Berikut adalah daftar lengkap Geopark Nasional Indonesia yang dikelompokkan berdasarkan wilayah pulau untuk memudahkan navigasi pembaca Anda:
🗺️ Wilayah Pulau Sumatera & Kepulauan Terluar
- Geopark Nasional Natuna (Kepulauan Riau)
- Keunikan Geologi: Menampilkan jajaran batuan granit raksasa purba di tepi pantai pulau terluar Indonesia yang berbatasan langsung dengan Laut Natuna Utara.
- Daya Tarik: Alif Stone Park dan situs batu purba Tanjung Datuk.
- Geopark Nasional Silokek (Sijunjung, Sumatera Barat)
- Keunikan Geologi: Kompleks patahan patahan vertikal yang membentuk ngarai megah dengan komposisi batuan sedimen tua dan batuan granit berumur ratusan juta tahun.
- Daya Tarik: Arung jeram Sungai Kuantan menembus celah tebing batu, gua karst, dan budaya perkampungan adat.
- Geopark Nasional Ngarai Sianok – Maninjau (Sumatera Barat)
- Keunikan Geologi: Bentang alam patahan tektonik aktif (Sesar Semangko) yang membentuk lembah tegak lurus eksotis, berpadu dengan kaldera letusan gunung api purba yang kini menjadi Danau Maninjau.
- Data Tarik: Pemandangan tebing Sianok dari Kota Bukittinggi dan olahraga paragliding di Puncak Lawang.
- Geopark Nasional Sawahlunto (Sumatera Barat)
- Keunikan Geologi: Cekungan batuan sedimen Ombilin yang menyimpan formasi batu bara masif bawah tanah hasil sedimentasi vegetasi purba.

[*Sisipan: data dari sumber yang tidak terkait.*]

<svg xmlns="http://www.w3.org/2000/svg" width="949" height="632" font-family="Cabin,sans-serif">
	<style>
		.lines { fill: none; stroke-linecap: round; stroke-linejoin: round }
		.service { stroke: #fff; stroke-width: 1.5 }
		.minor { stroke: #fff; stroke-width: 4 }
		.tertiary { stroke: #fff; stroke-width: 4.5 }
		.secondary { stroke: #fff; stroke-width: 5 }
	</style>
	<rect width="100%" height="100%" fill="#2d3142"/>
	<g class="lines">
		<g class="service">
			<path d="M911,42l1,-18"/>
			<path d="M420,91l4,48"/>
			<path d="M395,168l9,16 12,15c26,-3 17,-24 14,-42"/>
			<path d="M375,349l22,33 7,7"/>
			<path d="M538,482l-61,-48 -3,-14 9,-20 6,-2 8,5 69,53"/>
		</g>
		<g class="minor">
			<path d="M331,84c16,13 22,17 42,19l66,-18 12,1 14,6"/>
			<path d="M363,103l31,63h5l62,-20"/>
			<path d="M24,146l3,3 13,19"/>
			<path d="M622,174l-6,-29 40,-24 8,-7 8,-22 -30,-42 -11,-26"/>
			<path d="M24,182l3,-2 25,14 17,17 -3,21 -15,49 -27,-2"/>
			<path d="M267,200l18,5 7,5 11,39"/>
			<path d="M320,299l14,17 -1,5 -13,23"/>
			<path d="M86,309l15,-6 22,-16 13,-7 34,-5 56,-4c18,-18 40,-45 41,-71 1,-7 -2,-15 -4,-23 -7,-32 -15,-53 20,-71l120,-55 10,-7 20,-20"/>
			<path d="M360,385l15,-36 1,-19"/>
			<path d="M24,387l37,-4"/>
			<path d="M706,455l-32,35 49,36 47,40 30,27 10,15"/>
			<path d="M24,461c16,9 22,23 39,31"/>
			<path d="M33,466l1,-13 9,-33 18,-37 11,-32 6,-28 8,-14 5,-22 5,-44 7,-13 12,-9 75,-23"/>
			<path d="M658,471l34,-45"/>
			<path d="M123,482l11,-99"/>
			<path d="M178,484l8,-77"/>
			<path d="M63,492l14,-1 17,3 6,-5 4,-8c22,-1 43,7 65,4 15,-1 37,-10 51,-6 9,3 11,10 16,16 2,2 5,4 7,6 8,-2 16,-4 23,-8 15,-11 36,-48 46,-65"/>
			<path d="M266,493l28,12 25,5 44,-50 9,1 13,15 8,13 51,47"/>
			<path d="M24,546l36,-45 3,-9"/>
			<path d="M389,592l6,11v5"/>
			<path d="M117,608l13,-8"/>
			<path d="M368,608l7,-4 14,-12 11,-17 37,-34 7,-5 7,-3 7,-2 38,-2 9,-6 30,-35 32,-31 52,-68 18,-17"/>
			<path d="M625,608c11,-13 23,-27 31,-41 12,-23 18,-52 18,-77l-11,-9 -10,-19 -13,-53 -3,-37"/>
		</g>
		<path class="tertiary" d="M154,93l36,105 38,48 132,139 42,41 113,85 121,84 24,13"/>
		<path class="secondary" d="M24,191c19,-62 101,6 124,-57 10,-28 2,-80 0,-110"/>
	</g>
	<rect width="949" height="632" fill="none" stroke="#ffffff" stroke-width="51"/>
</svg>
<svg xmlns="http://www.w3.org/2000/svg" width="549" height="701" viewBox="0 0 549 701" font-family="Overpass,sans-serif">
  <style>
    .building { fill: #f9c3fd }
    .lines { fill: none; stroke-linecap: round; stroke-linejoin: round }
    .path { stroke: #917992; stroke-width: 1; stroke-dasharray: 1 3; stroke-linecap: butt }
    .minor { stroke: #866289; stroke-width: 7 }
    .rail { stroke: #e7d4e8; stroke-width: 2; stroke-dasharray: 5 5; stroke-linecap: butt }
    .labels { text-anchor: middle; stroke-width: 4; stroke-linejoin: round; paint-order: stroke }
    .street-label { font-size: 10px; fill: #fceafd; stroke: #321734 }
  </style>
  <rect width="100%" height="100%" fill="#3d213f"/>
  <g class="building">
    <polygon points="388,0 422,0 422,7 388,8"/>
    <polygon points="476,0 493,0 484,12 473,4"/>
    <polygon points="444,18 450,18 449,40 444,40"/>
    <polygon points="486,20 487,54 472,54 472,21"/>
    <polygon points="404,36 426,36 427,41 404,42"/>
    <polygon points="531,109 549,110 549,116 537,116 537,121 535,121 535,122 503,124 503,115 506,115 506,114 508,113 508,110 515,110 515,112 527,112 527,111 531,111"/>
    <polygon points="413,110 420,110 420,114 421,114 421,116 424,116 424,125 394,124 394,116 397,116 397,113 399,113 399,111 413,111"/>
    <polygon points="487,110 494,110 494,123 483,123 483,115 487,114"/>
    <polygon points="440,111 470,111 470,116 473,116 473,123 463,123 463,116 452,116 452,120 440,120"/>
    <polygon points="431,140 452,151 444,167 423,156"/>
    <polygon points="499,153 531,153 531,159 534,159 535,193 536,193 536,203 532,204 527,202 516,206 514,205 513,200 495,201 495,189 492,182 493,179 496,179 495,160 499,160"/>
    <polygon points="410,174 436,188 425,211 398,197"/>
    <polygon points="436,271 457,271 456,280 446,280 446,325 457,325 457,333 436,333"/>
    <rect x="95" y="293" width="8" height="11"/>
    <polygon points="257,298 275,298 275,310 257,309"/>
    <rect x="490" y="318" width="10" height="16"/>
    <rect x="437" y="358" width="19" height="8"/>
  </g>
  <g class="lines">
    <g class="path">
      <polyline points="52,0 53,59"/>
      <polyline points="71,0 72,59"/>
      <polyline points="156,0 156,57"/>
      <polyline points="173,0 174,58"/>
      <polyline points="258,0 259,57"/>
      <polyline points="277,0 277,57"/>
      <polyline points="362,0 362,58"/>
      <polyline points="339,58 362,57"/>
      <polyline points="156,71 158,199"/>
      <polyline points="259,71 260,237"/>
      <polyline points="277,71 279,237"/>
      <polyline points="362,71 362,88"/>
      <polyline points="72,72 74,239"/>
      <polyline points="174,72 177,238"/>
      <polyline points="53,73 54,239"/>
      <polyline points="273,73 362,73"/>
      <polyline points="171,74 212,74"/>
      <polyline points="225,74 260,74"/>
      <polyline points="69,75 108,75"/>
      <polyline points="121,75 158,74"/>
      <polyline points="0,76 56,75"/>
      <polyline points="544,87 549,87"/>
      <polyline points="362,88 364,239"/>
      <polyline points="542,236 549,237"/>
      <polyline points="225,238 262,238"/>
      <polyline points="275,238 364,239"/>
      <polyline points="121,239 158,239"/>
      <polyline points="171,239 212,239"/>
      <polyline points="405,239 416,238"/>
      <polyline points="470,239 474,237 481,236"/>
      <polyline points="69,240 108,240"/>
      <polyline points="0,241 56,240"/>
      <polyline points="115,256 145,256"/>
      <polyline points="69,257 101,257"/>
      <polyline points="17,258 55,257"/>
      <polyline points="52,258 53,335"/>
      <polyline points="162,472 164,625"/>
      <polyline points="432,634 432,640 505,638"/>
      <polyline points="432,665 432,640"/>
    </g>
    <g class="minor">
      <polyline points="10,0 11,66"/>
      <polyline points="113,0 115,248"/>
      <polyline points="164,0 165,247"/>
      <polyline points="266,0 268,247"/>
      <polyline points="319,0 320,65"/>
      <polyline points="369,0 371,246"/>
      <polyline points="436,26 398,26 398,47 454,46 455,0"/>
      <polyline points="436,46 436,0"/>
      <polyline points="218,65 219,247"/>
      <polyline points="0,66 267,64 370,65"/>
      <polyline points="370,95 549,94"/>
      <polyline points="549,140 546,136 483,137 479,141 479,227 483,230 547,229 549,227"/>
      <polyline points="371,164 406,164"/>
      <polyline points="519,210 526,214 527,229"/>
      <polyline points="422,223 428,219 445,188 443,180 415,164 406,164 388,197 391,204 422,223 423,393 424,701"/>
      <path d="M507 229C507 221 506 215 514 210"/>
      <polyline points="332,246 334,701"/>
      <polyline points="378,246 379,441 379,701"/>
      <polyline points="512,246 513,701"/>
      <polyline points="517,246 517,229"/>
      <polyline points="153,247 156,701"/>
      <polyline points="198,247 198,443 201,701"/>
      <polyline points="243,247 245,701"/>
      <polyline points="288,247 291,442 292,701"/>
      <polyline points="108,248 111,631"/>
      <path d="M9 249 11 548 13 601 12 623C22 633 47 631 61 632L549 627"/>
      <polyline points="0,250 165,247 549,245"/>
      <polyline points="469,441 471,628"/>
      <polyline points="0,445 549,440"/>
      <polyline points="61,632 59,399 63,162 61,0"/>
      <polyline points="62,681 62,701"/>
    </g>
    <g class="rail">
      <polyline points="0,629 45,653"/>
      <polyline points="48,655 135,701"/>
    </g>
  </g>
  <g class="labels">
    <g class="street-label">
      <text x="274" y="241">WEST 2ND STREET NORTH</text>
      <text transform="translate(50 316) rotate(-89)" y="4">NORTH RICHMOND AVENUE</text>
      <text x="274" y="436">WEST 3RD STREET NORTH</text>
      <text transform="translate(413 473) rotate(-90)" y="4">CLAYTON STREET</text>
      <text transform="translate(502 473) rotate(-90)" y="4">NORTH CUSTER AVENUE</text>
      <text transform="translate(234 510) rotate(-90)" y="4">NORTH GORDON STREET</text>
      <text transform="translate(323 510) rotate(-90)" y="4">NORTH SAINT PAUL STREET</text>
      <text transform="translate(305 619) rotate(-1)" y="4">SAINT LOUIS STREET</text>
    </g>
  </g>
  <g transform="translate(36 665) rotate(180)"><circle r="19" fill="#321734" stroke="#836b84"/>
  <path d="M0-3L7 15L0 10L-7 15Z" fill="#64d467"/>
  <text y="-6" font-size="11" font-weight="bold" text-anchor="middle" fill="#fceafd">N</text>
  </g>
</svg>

- Daya Tarik: Wisata warisan sejarah tambang batu bara tua kolonial Belanda (Lubang Mbah Soero) yang juga berstatus World Heritage UNESCO.
🚂 Wilayah Pulau Jawa
- Geopark Nasional Pongkor (Bogor, Jawa Barat)
- Keunikan Geologi: Sistem urat kuarsa berkandungan emas (epithermal gold deposit) yang terbentuk akibat aktivitas hidrotermal gunung api purba jutaan tahun lalu.

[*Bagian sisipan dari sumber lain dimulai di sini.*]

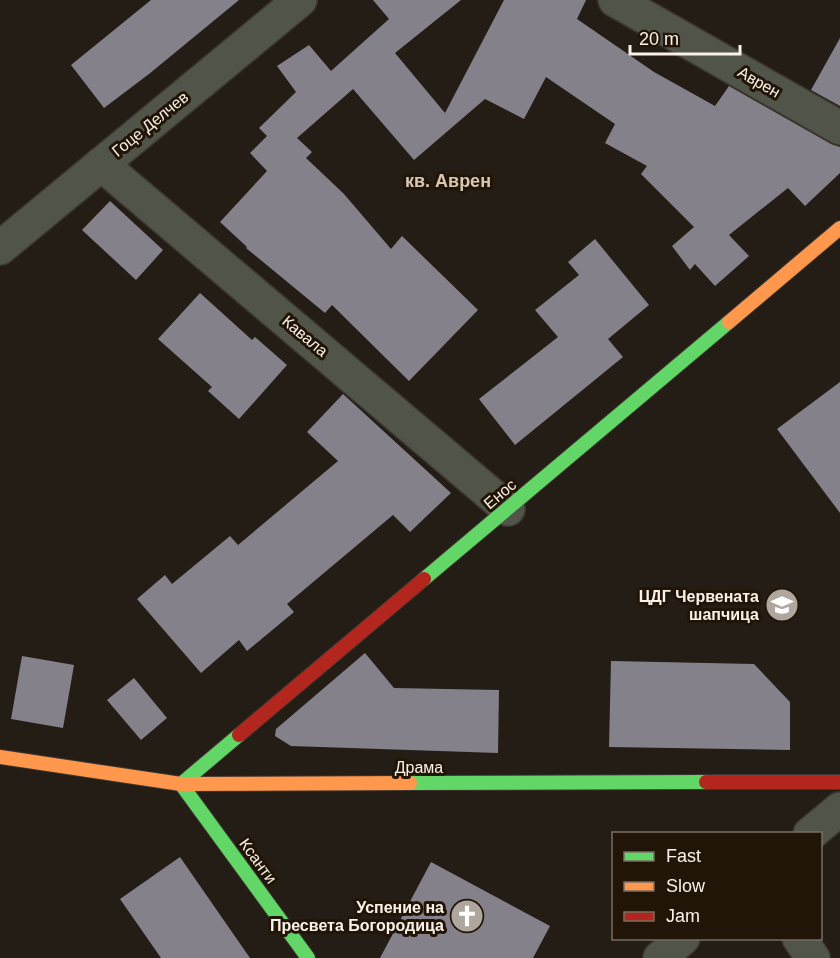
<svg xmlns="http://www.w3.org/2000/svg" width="840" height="958" font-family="Arial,sans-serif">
  <rect width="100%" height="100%" fill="#241d15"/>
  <path fill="#85818a" d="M151 0H239L149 74 104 108 71 65Z
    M373 0H461L395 53 445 113 504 0H586L577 19 654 72 715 106 729 86 831 144 840 147V173L805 206 788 188 729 235 749 256 715 286 695 264 690 270 672 246 694 227 641 174 647 166 605 143 615 124 546 77 524 119 485 99 414 160 353 89 297 138 312 152 306 158 344 194 391 249 402 236 478 310 409 381 332 305 325 313 246 248 247 247 220 222 267 171 250 153 267 136 259 128 296 92 277 66 309 45 331 71 389 19Z
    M840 38V106L811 90Z
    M110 201 163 250 136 280 82 230Z
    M595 239 649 305 608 339 623 357 515 445 479 399 558 337 535 310 579 275 568 262Z
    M200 293 252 340 255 337 287 365 239 419 208 391 212 387 158 339Z
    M840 382V513L777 429Z
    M343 394 451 493 410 532 393 515 287 604 294 612 247 651 239 640 201 673 137 599 165 575 172 584 230 536 238 545 338 461 307 432Z
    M365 653 394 688 499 690 498 753 291 746 275 736 276 729Z
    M22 656 74 665 63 728 11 719Z
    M611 661 754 664 790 702V750L609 747Z
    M134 678 167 718 141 740 107 700Z
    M180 857 234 935 250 958H161L120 899Z
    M431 862 550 926 533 958H380Z"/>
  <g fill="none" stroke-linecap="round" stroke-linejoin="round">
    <defs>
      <path id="street" d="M615 0 840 128
        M101 164 508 509
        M0 248 300 0
        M810 834 840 809
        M799 938 813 958
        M660 958 683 938"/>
      <path id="fast" d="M424 579 729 322
        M239 735 181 784 308 958
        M410 783 706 782"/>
      <path id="slow" d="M729 322 840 228
        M0 757 181 784 410 783"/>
      <path id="jam" d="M239 735 424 579
        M706 782H840"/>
    </defs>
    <use href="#street" stroke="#3c3730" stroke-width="36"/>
    <use href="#fast" stroke="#3c3730" stroke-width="16"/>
    <use href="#slow" stroke="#3c3730" stroke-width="16"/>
    <use href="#jam" stroke="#3c3730" stroke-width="16"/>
    <use href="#street" stroke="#515448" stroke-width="33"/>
    <use href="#fast" stroke="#63d668" stroke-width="14"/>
    <use href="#slow" stroke="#ff974d" stroke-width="14"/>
    <use href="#jam" stroke="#b3261e" stroke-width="14"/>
  </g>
  <defs>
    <symbol id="school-disc" viewBox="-11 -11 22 22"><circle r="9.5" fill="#afa79e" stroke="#211507"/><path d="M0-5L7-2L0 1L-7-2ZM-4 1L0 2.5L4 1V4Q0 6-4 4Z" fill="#fff"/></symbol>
    <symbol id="church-disc" viewBox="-11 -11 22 22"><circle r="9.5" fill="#afa79e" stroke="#211507"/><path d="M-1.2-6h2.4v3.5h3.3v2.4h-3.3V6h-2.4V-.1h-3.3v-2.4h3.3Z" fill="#fff"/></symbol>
  </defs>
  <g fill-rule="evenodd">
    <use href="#school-disc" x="763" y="586" width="38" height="38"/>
    <use href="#church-disc" x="448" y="897" width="38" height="38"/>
  </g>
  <g text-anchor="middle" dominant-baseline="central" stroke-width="6" stroke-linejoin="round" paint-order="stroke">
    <g font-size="16" fill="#faf2e8" stroke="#211507">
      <text transform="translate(759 82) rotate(30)">Аврен</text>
      <text transform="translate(150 124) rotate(-39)">Гоце Делчев</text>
      <text transform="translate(305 336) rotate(40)">Кавала</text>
      <text transform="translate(500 494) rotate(-40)">Енос</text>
      <text x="419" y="767">Драма</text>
      <text transform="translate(258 861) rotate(54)">Ксанти</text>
    </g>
    <g font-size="16" font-weight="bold" fill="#faf2e8" stroke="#211507" text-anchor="end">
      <text x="759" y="596">ЦДГ Червената<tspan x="759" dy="18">шапчица</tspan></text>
      <text x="444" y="907">Успение на<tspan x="444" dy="18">Пресвета Богородица</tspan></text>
    </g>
    <g font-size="18" font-weight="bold" fill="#d8c7b5" stroke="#211507">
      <text x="448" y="181">кв. Аврен</text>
    </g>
  </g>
  <rect x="612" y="832" width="210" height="108" fill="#211507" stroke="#786d61" stroke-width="1.5"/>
  <rect x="624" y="852" width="30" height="9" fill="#63d668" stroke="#786d61" stroke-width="1.5"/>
  <text x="666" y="862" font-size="18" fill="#faf2e8">Fast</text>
  <rect x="624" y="882" width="30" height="9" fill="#ff974d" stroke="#786d61" stroke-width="1.5"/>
  <text x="666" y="892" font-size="18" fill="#faf2e8">Slow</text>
  <rect x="624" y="912" width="30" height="9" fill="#b3261e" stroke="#786d61" stroke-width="1.5"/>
  <text x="666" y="922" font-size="18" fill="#faf2e8">Jam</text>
  <path d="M630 45v9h110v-9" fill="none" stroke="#faf2e8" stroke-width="3"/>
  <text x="639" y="45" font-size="18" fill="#faf2e8" stroke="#211507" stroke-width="4.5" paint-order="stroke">20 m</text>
</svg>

- Daya Tarik: Wisata edukasi bekas tambang bawah tanah (underground mining), perbukitan hijau, dan Curug Cikameyang.
- Geopark Nasional Dieng (Jawa Tengah)
- Keunikan Geologi: Kompleks dataran tinggi vulkanik aktif (volcanic plateau) yang kaya akan fenomena kawah belerang panas, manifestasi uap geotermal, dan danau vulko-tektonik unik.
- Daya Tarik: Telaga Warna (gradasi air akibat belerang), Kawah Sikidang, fenomena embun upas (salju Dieng), dan Candi Arjuna.
- Geopark Nasional Bojonegoro (Jawa Timur)
- Keunikan Geologi: Dijuluki sebagai Petroleum Geopark karena memiliki struktur lipatan batuan bumi kuno yang menjadi jebakan minyak bumi alami, serta singkapan fosil fauna laut purba di daratan.
- Daya Tarik: Api abadi Kayangan Api (keluarnya gas alam alami tanpa henti) dan wisata edukasi sumur minyak tradisional Teksas Wonocolo.
- Geopark Nasional Tulungagung (Jawa Timur)
- Keunikan Geologi: Kompleks perbukitan karst selatan Jawa yang menyimpan gua-gua purba tempat ditemukannya kerangka manusia prasejarah esensial.
- Daya Tarik: Situs penemuan fosil manusia purba Homo wajakensis, jajaran gua kapur, dan Pantai Popoh.
- Geopark Nasional Bawean (Gresik, Jawa Timur)
- Keunikan Geologi: Pulau vulkanik terisolasi di tengah Laut Jawa yang tersusun atas perpaduan batuan beku, metamorf, dan sedimen langka.
- Daya Tarik: Danau Kastoba di atas bukit, penangkaran Rusa Bawean yang endemik, dan keindahan pulau pasir putih Noko Selayar.
🦎 Wilayah Nusa Tenggara & Sulawesi
- Geopark Nasional Tambora (Nusa Tenggara Barat)
- Keunikan Geologi: Kaldera raksasa dengan diameter 7 kilometer dan kedalaman 1 kilometer yang tercipta akibat letusan katastropik Gunung Tambora pada tahun 1815. Letusan ini melubangi langit bumi dan memicu fenomena “The Year Without a Summer” (tahun tanpa musim panas) di benua Eropa.
- Daya Tarik: Pendakian bibir kaldera Tambora, Pulau Satonda dengan danau air asin di tengah kawahnya, dan jejak arkeologi kerajaan yang terkubur abu vulkanik (“Pompeii dari Timur”).
- Geopark Nasional Gorontalo (Gorontalo)
- Keunikan Geologi: Bentang alam eksotis perpaduan dari singkapan batuan plutonik purba, gua karst pedalaman, serta ekosistem patahan pesisir bawah laut.
- Daya Tarik: Wisata interaksi bawah laut bersama Hiu Paus (Whale Shark) di Botubarani dan Danau Limboto.